> **EXERCISE INSTRUCTIONS**
Look through the data below for the string "Akula", and copy every line where it turns up.

> **DATA FOR REVIEW**
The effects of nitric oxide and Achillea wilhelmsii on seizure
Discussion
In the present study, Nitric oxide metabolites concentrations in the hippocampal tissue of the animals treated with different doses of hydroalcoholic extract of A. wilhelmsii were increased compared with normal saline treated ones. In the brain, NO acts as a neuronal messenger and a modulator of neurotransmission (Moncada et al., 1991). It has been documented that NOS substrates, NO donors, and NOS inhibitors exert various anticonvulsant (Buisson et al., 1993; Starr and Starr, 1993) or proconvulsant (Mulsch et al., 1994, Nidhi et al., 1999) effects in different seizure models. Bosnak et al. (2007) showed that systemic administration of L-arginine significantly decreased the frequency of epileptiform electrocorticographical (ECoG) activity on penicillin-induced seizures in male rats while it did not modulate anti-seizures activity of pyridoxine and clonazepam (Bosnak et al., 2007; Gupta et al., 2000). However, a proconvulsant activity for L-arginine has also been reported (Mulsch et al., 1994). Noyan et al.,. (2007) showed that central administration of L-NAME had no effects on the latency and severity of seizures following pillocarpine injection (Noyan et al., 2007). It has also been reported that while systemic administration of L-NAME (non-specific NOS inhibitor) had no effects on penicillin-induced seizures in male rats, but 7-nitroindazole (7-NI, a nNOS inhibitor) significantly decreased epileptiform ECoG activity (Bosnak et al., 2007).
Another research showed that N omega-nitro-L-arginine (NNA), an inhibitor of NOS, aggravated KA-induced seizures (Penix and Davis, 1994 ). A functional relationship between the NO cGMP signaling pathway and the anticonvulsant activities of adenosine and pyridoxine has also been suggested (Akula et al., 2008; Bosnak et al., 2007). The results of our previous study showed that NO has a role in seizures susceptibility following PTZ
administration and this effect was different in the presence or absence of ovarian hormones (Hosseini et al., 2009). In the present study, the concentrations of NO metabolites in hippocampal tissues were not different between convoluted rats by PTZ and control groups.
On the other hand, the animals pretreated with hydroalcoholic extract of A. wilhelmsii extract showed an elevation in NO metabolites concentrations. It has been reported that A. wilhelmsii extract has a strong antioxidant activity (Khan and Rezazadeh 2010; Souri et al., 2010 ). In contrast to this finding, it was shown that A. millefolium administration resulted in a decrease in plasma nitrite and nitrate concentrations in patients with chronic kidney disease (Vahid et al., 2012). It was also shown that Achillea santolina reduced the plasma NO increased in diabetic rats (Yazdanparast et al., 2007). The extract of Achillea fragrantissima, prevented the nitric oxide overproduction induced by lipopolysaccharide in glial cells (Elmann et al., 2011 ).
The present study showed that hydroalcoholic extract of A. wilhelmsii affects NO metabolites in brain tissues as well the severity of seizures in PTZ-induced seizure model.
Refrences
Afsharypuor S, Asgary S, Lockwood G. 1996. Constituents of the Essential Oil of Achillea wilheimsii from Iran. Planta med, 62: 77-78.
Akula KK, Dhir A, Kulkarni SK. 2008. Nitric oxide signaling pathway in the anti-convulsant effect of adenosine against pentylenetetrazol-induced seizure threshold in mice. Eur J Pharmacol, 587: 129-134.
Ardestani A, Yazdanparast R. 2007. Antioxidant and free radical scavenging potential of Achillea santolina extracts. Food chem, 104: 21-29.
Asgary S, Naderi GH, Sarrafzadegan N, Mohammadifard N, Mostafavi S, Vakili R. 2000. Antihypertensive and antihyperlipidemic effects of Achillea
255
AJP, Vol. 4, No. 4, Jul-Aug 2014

> **YOUR SOLUTION**
Another research showed that N omega-nitro-L-arginine (NNA), an inhibitor of NOS, aggravated KA-induced seizures (Penix and Davis, 1994 ). A functional relationship between the NO cGMP signaling pathway and the anticonvulsant activities of adenosine and pyridoxine has also been suggested (Akula et al., 2008; Bosnak et al., 2007). The results of our previous study showed that NO has a role in seizures susceptibility following PTZ
Akula KK, Dhir A, Kulkarni SK. 2008. Nitric oxide signaling pathway in the anti-convulsant effect of adenosine against pentylenetetrazol-induced seizure threshold in mice. Eur J Pharmacol, 587: 129-134.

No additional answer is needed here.